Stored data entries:
—————
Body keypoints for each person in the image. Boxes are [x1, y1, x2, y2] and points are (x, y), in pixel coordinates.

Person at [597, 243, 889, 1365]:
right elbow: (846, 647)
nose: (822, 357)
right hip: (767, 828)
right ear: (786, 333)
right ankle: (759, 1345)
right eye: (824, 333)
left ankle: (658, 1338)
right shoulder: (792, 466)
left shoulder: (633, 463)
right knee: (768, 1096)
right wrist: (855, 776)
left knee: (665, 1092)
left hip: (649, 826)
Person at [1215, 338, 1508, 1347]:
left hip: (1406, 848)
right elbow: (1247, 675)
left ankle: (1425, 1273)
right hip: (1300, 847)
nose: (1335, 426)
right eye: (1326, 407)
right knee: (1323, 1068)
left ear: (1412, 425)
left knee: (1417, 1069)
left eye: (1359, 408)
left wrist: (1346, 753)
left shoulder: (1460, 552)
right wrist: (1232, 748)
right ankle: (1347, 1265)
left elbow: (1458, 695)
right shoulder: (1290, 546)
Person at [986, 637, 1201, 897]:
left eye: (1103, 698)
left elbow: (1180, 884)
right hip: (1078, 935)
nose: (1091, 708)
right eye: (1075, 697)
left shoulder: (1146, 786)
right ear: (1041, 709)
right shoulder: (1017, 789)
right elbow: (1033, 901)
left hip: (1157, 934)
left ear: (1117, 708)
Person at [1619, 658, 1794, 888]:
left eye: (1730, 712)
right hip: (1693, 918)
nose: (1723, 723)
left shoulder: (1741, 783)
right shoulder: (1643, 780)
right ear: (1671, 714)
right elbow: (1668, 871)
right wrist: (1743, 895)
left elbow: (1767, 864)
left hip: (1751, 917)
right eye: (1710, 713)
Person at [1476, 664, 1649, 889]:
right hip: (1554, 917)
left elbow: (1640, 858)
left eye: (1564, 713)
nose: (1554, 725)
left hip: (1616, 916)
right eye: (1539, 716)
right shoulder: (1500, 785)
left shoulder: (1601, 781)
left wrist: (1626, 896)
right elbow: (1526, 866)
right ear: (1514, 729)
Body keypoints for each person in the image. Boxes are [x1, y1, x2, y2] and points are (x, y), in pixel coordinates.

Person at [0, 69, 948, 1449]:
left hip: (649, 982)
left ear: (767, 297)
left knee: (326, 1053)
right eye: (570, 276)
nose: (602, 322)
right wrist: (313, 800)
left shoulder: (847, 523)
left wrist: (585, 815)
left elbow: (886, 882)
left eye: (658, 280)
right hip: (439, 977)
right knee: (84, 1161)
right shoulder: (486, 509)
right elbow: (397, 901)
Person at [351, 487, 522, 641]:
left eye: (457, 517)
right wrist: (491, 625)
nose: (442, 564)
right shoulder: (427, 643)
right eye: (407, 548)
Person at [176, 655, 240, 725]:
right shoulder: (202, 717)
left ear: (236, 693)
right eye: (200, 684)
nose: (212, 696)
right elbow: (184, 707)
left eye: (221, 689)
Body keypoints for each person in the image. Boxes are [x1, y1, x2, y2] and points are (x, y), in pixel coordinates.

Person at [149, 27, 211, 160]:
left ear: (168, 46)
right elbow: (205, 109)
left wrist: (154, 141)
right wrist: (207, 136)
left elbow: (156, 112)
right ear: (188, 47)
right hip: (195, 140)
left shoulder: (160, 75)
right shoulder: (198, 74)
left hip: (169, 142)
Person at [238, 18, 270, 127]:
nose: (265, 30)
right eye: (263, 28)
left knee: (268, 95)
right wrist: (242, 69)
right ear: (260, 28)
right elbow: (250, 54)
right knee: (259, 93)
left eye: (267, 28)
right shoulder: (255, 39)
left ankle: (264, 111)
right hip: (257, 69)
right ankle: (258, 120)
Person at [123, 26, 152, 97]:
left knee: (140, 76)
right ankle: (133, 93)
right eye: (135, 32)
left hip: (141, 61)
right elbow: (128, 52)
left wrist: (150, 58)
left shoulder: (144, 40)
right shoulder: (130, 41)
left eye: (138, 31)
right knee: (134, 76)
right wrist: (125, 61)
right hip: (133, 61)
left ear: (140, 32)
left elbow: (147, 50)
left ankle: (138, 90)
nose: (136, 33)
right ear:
—————
### WHAT YOU NEED TO DO
All of the entries should be output exactly as they appear above.

### SOLUTION
Body keypoints for each person in the image. Boxes are [x1, y1, x2, y2] and points are (x, y), in pixel coordinates.

Person at [597, 243, 889, 1365]:
right elbow: (846, 647)
nose: (822, 357)
right hip: (767, 828)
right ear: (786, 333)
right ankle: (759, 1345)
right eye: (824, 333)
left ankle: (658, 1338)
right shoulder: (792, 466)
left shoulder: (633, 463)
right knee: (768, 1096)
right wrist: (855, 776)
left knee: (665, 1092)
left hip: (649, 826)
Person at [1215, 338, 1508, 1347]:
left hip: (1406, 848)
right elbow: (1247, 675)
left ankle: (1425, 1273)
right hip: (1300, 847)
nose: (1335, 426)
right eye: (1326, 407)
right knee: (1323, 1068)
left ear: (1412, 425)
left knee: (1417, 1069)
left eye: (1359, 408)
left wrist: (1346, 753)
left shoulder: (1460, 552)
right wrist: (1232, 748)
right ankle: (1347, 1265)
left elbow: (1458, 695)
right shoulder: (1290, 546)
Person at [986, 637, 1201, 897]:
left eye: (1103, 698)
left elbow: (1180, 884)
right hip: (1078, 935)
nose: (1091, 708)
right eye: (1075, 697)
left shoulder: (1146, 786)
right ear: (1041, 709)
right shoulder: (1017, 789)
right elbow: (1033, 901)
left hip: (1157, 934)
left ear: (1117, 708)
Person at [1619, 658, 1794, 888]:
left eye: (1730, 712)
right hip: (1693, 918)
nose: (1723, 723)
left shoulder: (1741, 783)
right shoulder: (1643, 780)
right ear: (1671, 714)
right elbow: (1668, 871)
right wrist: (1743, 895)
left elbow: (1767, 864)
left hip: (1751, 917)
right eye: (1710, 713)
Person at [1476, 664, 1649, 889]:
right hip: (1554, 917)
left elbow: (1640, 858)
left eye: (1564, 713)
nose: (1554, 725)
left hip: (1616, 916)
right eye: (1539, 716)
right shoulder: (1500, 785)
left shoulder: (1601, 781)
left wrist: (1626, 896)
right elbow: (1526, 866)
right ear: (1514, 729)
Body keypoints for each person in the image. Boxes are [x1, y1, x2, y2] and points are (x, y), in pixel coordinates.

Person at [0, 69, 948, 1449]:
left hip: (649, 982)
left ear: (767, 297)
left knee: (326, 1053)
right eye: (570, 276)
nose: (602, 322)
right wrist: (313, 800)
left shoulder: (847, 523)
left wrist: (585, 815)
left elbow: (886, 882)
left eye: (658, 280)
right hip: (439, 977)
right knee: (84, 1161)
right shoulder: (486, 509)
right elbow: (397, 901)
Person at [351, 487, 522, 641]:
left eye: (457, 517)
right wrist: (491, 625)
nose: (442, 564)
right shoulder: (427, 643)
right eye: (407, 548)
Person at [176, 655, 240, 725]:
right shoulder: (202, 717)
left ear: (236, 693)
right eye: (200, 684)
nose: (212, 696)
right elbow: (184, 707)
left eye: (221, 689)
Body keypoints for each person in the image. Boxes are [x1, y1, x2, y2] and points are (x, y), in pixel coordinates.

Person at [149, 27, 211, 160]:
left ear: (168, 46)
right elbow: (205, 109)
left wrist: (154, 141)
right wrist: (207, 136)
left elbow: (156, 112)
right ear: (188, 47)
right hip: (195, 140)
left shoulder: (160, 75)
right shoulder: (198, 74)
left hip: (169, 142)
Person at [238, 18, 270, 127]:
nose: (265, 30)
right eye: (263, 28)
left knee: (268, 95)
right wrist: (242, 69)
right ear: (260, 28)
right elbow: (250, 54)
right knee: (259, 93)
left eye: (267, 28)
right shoulder: (255, 39)
left ankle: (264, 111)
right hip: (257, 69)
right ankle: (258, 120)
Person at [123, 26, 152, 97]:
left knee: (140, 76)
right ankle: (133, 93)
right eye: (135, 32)
left hip: (141, 61)
right elbow: (128, 52)
left wrist: (150, 58)
left shoulder: (144, 40)
right shoulder: (130, 41)
left eye: (138, 31)
right knee: (134, 76)
right wrist: (125, 61)
right hip: (133, 61)
left ear: (140, 32)
left elbow: (147, 50)
left ankle: (138, 90)
nose: (136, 33)
right ear:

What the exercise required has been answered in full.